El mapa más crítico aparece en el norte
La brecha territorial se vuelve particularmente visible cuando se incorpora el déficit cualitativo básico. San Juan registra 39,3%, Formosa 37,3% y Jujuy 32,3%. También presentan niveles elevados La Rioja, con 29%; Santiago del Estero, con 27,7%; y Chaco y Salta, con 27,5% cada una.
En otras palabras, en un grupo importante de provincias del norte y centro-oeste, más de uno de cada cuatro hogares presenta problemas de materialidad recuperable o hacinamiento crítico.
El contraste con las jurisdicciones de mejor desempeño es marcado.
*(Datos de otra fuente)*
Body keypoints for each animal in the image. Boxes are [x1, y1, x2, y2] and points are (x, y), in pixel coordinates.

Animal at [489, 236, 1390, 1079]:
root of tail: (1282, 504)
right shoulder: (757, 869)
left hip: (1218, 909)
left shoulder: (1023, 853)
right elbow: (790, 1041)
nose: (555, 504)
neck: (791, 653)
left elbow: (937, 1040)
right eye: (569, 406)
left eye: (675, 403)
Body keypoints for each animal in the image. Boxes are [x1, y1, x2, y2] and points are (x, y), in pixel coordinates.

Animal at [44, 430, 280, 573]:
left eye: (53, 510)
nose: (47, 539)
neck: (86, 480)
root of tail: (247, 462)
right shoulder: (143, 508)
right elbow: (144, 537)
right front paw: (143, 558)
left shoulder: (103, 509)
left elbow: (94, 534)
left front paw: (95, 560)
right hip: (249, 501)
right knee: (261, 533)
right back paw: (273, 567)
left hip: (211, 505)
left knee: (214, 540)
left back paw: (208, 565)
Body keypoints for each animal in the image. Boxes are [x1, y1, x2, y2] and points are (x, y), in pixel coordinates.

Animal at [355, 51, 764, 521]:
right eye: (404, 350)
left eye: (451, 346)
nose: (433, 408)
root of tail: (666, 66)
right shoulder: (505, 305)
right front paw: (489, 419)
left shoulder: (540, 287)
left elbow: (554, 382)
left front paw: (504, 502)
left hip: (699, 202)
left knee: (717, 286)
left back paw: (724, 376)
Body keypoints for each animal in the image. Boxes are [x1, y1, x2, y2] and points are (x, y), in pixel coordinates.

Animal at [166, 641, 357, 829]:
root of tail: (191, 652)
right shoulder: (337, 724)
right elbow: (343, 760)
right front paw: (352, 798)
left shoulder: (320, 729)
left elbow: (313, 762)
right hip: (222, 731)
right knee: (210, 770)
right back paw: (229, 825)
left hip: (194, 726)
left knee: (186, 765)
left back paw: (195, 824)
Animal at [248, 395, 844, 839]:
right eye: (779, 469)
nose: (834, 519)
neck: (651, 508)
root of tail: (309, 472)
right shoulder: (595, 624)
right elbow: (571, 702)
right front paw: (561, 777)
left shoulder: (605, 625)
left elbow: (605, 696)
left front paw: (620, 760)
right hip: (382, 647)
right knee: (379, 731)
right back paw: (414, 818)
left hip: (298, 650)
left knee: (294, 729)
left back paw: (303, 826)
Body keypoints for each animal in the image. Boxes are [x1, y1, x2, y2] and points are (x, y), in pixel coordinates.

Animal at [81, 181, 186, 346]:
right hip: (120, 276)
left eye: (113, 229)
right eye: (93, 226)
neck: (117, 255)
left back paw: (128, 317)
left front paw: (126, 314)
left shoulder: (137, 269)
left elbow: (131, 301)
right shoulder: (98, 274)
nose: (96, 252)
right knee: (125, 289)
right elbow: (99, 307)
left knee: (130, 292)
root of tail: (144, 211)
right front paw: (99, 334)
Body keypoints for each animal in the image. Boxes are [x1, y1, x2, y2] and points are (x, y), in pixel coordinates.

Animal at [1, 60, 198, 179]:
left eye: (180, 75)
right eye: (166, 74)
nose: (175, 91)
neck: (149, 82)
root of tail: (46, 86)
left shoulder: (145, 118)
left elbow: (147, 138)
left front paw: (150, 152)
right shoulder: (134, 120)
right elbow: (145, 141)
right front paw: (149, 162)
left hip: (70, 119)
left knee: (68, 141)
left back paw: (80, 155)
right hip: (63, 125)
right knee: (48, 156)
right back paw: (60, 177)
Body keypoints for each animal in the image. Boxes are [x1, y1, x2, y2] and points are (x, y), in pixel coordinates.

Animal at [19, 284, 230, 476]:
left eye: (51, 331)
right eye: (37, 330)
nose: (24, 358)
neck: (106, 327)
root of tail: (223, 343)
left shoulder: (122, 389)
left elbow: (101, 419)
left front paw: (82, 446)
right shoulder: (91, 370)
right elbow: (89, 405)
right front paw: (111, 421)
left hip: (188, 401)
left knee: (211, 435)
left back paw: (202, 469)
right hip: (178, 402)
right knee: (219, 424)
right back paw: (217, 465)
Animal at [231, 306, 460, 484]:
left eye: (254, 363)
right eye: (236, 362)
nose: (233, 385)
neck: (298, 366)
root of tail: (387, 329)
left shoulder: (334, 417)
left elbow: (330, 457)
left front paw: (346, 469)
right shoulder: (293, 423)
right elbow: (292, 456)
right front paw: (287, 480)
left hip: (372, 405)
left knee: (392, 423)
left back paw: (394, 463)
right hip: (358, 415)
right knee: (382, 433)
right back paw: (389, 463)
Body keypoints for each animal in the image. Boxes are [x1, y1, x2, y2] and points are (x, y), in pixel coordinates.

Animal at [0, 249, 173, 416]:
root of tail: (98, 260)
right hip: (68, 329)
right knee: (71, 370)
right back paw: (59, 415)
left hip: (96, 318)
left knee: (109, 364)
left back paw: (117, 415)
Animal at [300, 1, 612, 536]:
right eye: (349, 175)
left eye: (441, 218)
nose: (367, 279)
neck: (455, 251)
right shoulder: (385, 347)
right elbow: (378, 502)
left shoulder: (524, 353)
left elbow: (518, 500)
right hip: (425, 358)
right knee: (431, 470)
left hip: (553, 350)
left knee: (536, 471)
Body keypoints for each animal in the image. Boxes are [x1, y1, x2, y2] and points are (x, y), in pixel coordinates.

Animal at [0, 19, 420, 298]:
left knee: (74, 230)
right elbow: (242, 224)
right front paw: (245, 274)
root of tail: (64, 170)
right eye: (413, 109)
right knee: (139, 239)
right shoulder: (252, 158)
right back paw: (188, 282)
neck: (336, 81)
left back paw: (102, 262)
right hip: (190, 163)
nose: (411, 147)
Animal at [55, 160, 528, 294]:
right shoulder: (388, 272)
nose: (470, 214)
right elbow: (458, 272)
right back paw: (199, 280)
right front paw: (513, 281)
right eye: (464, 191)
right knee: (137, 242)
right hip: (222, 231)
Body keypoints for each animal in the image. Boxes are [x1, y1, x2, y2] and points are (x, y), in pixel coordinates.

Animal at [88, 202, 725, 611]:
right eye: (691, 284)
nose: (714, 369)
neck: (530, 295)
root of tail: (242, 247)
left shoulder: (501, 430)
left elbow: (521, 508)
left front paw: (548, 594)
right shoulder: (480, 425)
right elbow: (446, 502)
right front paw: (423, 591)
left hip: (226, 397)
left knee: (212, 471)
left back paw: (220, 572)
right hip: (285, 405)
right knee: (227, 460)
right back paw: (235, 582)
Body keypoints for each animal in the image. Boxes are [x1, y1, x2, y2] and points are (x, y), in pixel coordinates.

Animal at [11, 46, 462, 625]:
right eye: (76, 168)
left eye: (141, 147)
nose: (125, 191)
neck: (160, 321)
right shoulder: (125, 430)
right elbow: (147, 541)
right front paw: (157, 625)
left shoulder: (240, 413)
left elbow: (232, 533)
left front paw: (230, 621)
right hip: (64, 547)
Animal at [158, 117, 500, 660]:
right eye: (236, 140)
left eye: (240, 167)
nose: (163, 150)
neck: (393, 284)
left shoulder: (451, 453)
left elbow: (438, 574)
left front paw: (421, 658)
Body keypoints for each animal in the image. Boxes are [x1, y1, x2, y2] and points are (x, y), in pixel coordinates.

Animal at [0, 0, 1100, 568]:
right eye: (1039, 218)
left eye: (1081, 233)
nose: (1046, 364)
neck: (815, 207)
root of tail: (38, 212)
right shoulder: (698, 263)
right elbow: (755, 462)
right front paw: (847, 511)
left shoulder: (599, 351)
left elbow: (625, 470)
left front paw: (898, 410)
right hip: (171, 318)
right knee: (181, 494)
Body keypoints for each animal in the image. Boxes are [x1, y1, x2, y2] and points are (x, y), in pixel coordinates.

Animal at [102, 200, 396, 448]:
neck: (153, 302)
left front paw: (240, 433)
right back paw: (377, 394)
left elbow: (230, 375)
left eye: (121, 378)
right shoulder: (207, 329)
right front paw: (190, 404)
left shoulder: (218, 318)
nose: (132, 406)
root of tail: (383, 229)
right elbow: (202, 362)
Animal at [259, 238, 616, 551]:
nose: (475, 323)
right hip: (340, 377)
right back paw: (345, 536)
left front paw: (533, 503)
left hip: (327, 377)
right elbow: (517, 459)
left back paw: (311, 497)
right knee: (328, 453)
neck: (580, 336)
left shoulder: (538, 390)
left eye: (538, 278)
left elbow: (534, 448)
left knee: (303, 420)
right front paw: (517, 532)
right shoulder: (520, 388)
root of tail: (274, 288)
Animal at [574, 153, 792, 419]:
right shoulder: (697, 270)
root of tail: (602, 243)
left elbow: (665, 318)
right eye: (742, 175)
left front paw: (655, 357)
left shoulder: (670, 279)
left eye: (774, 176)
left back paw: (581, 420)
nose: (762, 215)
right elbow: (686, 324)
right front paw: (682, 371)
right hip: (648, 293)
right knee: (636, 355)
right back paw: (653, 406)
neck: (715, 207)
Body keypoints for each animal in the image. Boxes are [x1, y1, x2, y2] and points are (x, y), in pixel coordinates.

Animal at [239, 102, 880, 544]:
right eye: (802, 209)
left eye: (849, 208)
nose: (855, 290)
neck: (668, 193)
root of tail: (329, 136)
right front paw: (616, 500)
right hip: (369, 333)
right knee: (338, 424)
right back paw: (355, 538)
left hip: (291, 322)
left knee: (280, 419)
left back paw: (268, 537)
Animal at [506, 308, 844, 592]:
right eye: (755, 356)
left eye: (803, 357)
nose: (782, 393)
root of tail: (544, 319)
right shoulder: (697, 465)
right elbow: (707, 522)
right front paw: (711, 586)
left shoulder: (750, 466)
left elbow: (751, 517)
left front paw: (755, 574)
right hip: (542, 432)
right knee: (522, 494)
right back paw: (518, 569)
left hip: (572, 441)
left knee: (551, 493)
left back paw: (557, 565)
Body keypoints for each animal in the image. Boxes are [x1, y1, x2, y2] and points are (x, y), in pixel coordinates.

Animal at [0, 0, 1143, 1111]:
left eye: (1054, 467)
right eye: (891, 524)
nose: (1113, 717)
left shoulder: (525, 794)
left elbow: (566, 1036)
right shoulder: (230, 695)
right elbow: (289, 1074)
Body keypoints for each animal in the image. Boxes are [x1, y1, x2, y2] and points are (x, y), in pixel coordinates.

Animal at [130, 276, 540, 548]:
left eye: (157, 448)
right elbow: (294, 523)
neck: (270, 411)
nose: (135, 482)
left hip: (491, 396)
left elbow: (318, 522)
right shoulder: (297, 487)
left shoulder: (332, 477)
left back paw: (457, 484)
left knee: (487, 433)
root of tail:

Tierra del Fuego registra 8,7%, CABA 10,3% y Chubut 11% en este componente. El informe señala que el patrón refuerza una brecha estructural entre el norte y el sur del país, aunque aclara que el déficit cualitativo básico tiene alcance nacional.
La Ciudad de Buenos Aires constituye, en este punto, un caso particular. Su participación en el déficit absoluto está determinada por la concentración de hogares, pero registra algunos de los niveles relativos más bajos del país. En particular, presenta apenas 0,8% de déficit cualitativo ampliado, asociado con las carencias de agua, baño y desagüe.
NOA y NEA tienen más déficit que el que explicaría su población
La distribución regional confirma esta diferencia. El NOA concentra alrededor del 10% de los hogares, pero representa 13% de los hogares con déficit. Algo similar sucede en el NEA, donde vive aproximadamente el 8% de los hogares del país, pero se concentra el 10% de los que presentan déficit.
La Patagonia, en cambio, presenta el comportamiento inverso: concentra alrededor del 6% de los hogares, pero apenas 3% de los hogares deficitarios. El resultado se explica en parte por los menores niveles relativos observados en varias de sus jurisdicciones.
La fotografía territorial, por lo tanto, presenta dos problemas superpuestos. En las áreas más pobladas, especialmente en la Provincia de Buenos Aires, el desafío está marcado por la escala del déficit: aun con una incidencia relativa que no se ubica entre las más elevadas, el volumen de hogares afectados es muy grande.
En las provincias del norte y algunas del centro-oeste, en cambio, el problema aparece con mayor intensidad en relación con el tamaño de la población.